Summary

Simulations show the importance of pre-whitening time series to identify significant cross-correlations between a target and a predictor.

library(forecast)
source("setPowerPointStyle.R")
setPowerPointStyle()

#Generates random data from ARIMA(1,1,0).
x = arima.sim(list(order = c(1,1,0), ar = 0.7), n = 200)   


#Creates a matrix z with columns, xt, xt-3, and xt-4
z = ts.intersect(x, lag(x,-3), lag(x,-4)) 

#Creates y (our target) from lags 3 and 4 of randomly generated x
y = 15+0.8*z[,2]+1.5*z[,3]  

#CCF between x and y doesn't show any relationship
ccf(z[,1],y,na.action = na.omit,main='Cross-correlogram without pre-whitening')  

Here we cannot see any significant lag even if y was generated as a linear function of the predictor (with lags -3, -4).
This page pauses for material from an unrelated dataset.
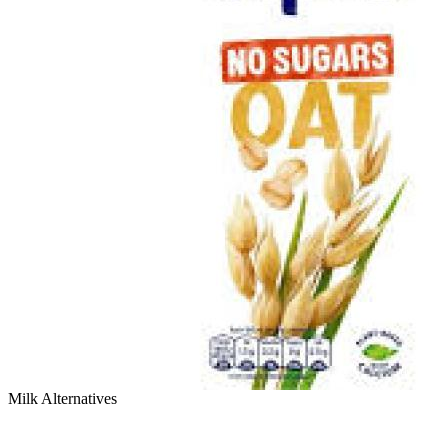
Milk Alternatives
Let’s see what happens with pre-whitening.

source("setPowerPointStyle.R")
setPowerPointStyle()


#determine ARIMA model for predictor
aa=auto.arima(x)

coef(aa)
##       ar1 
## 0.6498489
#pre-whitening x
pwx=aa$residuals

#pre-whitening y
newpwy = filter(y, filter = c(1,-(1+coef(aa)[1]),coef(aa)[1]), sides =1)

ccf(pwx,newpwy,na.action=na.omit,main='Cros-correlogram after pre-whitening',xlim=c(-20,20))

Now we can clearly see the significant lags in the correlogram.